Stop doing that ….

by | Dec 11, 2018

Can we teach “stop doing that”?

For all of us rearing young dogs, there are times we need to be able to say “you cannot be doing that”. Yep, me too. Either we see there is trouble ahead if you carry on doing that, or that it is unacceptable behaviour when you live with people in this house or this community.

For anyone who teaches puppy class, or works with clients with dogs that have “issues”, we are usually faced with an immediate “I just want to stop the dog / puppy from…..”. We are reared to see what needs correcting, eliminating, what is naughty, unacceptable. It takes a more thoughtful understanding to see “naughty” as quite normal, and an investment of time to build a new thinking habit of seeing what can be achieved as opposed to what we do not like. Many years of mental discipline can change our historical view even though some folk never seem to get there.

Every puppy will arrive with behaviours that can lead to trouble ahead. From peeing in the house to jumping up with muddy paws to counter surfing, stealing, biting clothing, screaming when abandoned. Behaviours carry multiple viewpoints. The view from the person that they are undesirable, naughty, bad dogs, and from the puppy quite normal, often necessary and usually good fun. Originating from instinctive responses they will get stronger unless the function is diverted into another direction.

Puppies prefer not to pee in their own nest, but if the bladder cannot hold any longer what are they supposed to do? My youngster is now exposed to dark evenings from 5pm, not light until 7am combined with fear of the garden in the dark. At 10 months we have gone back to some uncomfortable “discussions” which now involve me standing in the dark, wet and cold garden with seriously large torch. It can take her 20 minutes to feel comfortable enough to curtsey.

Adolescent dogs, particularly the large, fast growing males of all species live in perpetual hunger. They need regular visits to the pantry or fridge and hunger exists for the in-between moments when they are not thinking about sex. If an opportunity for either presents itself, then opportunity is going to be taken. Your sandwich, lunch on the coffee table, open waste bin, unguarded pizza will be gone before you turn around. They are not stealing, or counter surfing, just trying to survive the best way they can.

Available records

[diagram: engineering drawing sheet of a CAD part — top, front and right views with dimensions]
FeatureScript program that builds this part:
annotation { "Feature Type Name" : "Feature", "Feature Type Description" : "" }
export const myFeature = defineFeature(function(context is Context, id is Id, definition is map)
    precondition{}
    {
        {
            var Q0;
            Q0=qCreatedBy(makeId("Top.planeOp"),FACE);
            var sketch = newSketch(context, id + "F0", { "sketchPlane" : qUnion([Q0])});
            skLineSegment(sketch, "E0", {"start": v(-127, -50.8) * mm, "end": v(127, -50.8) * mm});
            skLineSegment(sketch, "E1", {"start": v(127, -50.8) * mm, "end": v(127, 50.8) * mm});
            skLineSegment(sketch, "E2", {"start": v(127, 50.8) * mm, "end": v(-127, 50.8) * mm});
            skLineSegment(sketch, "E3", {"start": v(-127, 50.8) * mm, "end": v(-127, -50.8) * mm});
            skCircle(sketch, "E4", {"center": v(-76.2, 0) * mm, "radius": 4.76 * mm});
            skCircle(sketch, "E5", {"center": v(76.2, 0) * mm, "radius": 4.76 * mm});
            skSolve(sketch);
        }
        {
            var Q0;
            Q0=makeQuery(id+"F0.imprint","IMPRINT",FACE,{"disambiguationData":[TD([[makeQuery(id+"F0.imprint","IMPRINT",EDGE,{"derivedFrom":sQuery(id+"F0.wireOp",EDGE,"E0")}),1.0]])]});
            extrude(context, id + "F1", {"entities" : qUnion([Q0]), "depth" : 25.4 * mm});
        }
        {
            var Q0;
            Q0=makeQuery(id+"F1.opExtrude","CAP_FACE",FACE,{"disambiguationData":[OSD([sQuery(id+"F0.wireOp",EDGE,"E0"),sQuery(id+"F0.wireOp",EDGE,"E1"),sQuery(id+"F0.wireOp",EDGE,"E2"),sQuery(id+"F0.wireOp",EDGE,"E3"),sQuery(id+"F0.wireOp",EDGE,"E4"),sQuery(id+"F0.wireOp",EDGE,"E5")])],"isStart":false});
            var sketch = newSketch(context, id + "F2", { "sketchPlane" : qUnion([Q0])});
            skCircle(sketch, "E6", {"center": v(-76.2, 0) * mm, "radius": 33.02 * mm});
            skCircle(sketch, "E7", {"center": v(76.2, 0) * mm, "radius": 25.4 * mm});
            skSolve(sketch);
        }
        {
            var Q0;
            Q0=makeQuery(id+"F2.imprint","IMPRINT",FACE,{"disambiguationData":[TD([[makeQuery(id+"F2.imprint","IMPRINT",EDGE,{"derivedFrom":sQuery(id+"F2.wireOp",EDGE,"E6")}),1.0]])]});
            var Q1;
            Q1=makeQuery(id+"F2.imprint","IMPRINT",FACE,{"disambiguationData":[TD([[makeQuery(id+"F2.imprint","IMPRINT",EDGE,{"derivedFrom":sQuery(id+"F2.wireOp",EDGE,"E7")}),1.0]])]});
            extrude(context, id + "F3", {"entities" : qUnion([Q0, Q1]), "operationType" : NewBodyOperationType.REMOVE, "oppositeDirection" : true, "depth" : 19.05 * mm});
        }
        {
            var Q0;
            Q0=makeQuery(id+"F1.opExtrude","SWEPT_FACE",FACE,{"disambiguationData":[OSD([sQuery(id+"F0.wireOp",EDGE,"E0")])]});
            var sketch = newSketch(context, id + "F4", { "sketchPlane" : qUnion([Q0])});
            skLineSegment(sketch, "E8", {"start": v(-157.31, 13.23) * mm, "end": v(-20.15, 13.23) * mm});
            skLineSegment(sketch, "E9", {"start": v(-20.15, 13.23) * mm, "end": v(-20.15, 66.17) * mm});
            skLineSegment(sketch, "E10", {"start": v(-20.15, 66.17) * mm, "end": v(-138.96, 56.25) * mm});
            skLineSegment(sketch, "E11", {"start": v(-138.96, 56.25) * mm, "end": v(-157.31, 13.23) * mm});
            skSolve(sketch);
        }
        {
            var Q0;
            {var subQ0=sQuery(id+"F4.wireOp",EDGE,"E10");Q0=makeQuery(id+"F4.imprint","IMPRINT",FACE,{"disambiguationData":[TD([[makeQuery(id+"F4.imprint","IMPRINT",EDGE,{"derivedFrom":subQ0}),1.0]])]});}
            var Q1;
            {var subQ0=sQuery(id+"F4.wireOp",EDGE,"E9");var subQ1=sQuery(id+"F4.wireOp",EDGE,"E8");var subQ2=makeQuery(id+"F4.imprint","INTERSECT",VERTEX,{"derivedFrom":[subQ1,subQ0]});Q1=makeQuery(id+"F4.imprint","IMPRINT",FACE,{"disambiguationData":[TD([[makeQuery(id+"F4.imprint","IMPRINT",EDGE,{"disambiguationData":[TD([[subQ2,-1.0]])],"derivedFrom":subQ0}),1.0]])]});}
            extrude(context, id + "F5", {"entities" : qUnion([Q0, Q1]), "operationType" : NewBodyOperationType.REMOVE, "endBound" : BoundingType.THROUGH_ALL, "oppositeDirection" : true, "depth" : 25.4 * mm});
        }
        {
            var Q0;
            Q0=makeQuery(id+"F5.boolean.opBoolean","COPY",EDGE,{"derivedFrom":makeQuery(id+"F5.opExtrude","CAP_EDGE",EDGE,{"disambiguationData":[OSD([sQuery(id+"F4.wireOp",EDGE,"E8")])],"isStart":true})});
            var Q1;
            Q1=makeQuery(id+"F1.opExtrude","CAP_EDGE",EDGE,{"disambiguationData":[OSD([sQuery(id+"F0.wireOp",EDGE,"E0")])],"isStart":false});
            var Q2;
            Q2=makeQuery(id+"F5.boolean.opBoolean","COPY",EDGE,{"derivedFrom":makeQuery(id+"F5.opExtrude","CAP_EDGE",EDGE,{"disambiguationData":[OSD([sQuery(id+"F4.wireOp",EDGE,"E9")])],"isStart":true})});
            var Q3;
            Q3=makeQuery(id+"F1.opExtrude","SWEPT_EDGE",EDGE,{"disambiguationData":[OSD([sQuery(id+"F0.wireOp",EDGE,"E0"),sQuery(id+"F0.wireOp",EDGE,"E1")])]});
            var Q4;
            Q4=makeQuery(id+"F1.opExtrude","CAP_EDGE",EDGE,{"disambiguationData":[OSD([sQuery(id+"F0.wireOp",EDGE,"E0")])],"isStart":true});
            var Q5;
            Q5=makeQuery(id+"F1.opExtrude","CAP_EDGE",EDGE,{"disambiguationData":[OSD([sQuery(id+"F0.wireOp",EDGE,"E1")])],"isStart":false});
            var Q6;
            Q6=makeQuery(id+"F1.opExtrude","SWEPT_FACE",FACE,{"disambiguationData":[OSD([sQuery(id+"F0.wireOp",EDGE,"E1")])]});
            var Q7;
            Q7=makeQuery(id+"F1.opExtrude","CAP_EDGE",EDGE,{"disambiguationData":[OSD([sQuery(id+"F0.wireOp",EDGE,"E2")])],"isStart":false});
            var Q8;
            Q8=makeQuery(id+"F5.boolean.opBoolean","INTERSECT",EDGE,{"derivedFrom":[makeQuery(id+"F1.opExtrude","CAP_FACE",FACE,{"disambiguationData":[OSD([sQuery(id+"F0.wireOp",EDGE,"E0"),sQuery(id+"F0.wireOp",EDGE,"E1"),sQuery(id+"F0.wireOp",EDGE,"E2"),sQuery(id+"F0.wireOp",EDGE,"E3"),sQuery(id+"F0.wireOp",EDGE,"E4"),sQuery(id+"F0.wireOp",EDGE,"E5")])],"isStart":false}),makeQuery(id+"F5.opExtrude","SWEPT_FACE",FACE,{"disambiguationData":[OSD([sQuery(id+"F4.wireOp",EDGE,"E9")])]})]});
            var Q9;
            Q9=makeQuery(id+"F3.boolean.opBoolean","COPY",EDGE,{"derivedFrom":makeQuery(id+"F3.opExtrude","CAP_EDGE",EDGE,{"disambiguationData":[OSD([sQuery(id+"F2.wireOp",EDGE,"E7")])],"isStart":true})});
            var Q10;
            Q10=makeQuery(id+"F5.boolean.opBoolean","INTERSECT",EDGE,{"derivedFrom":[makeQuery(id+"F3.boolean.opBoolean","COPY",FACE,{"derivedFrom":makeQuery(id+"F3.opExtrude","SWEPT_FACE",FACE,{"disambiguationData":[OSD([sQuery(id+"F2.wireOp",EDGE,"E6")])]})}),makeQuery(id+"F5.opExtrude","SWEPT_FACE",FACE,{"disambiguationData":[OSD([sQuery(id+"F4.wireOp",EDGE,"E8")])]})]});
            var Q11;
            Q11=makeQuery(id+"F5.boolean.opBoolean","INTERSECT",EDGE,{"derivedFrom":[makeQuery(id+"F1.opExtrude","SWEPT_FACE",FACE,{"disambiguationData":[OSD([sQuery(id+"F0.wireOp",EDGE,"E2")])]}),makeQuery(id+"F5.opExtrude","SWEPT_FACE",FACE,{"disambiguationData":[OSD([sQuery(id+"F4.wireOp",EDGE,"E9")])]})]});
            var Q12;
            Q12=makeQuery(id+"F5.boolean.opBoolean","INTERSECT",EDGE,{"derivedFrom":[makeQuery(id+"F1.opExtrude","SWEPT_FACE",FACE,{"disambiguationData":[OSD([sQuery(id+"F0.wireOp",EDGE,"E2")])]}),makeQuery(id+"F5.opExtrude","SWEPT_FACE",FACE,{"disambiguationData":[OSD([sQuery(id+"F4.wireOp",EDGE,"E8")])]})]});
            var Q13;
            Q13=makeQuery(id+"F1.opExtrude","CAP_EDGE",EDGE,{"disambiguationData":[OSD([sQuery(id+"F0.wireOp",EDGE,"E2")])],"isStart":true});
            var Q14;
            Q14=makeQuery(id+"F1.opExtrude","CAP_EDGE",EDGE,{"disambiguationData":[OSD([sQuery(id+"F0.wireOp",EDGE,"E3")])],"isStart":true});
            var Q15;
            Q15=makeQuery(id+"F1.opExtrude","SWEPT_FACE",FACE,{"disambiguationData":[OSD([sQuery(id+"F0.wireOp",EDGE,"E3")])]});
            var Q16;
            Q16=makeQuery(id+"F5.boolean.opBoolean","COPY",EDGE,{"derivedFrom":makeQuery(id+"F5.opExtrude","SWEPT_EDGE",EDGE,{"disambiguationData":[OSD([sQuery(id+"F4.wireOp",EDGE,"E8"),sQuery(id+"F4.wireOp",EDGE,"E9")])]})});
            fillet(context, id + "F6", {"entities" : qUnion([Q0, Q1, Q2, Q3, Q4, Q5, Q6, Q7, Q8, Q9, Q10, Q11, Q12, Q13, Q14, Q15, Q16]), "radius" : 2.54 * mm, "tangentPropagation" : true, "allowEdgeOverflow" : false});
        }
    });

Brief A
According to the article on stopping unwanted dog behavior, how long can it take the young dog to feel comfortable enough to curtsey in the dark garden?
Brief B
Gather every line of the records that contains the string "skCircle".

Full answer A
It can take 20 minutes.

Full answer B
            skCircle(sketch, "E4", {"center": v(-76.2, 0) * mm, "radius": 4.76 * mm});
            skCircle(sketch, "E5", {"center": v(76.2, 0) * mm, "radius": 4.76 * mm});
            skCircle(sketch, "E6", {"center": v(-76.2, 0) * mm, "radius": 33.02 * mm});
            skCircle(sketch, "E7", {"center": v(76.2, 0) * mm, "radius": 25.4 * mm});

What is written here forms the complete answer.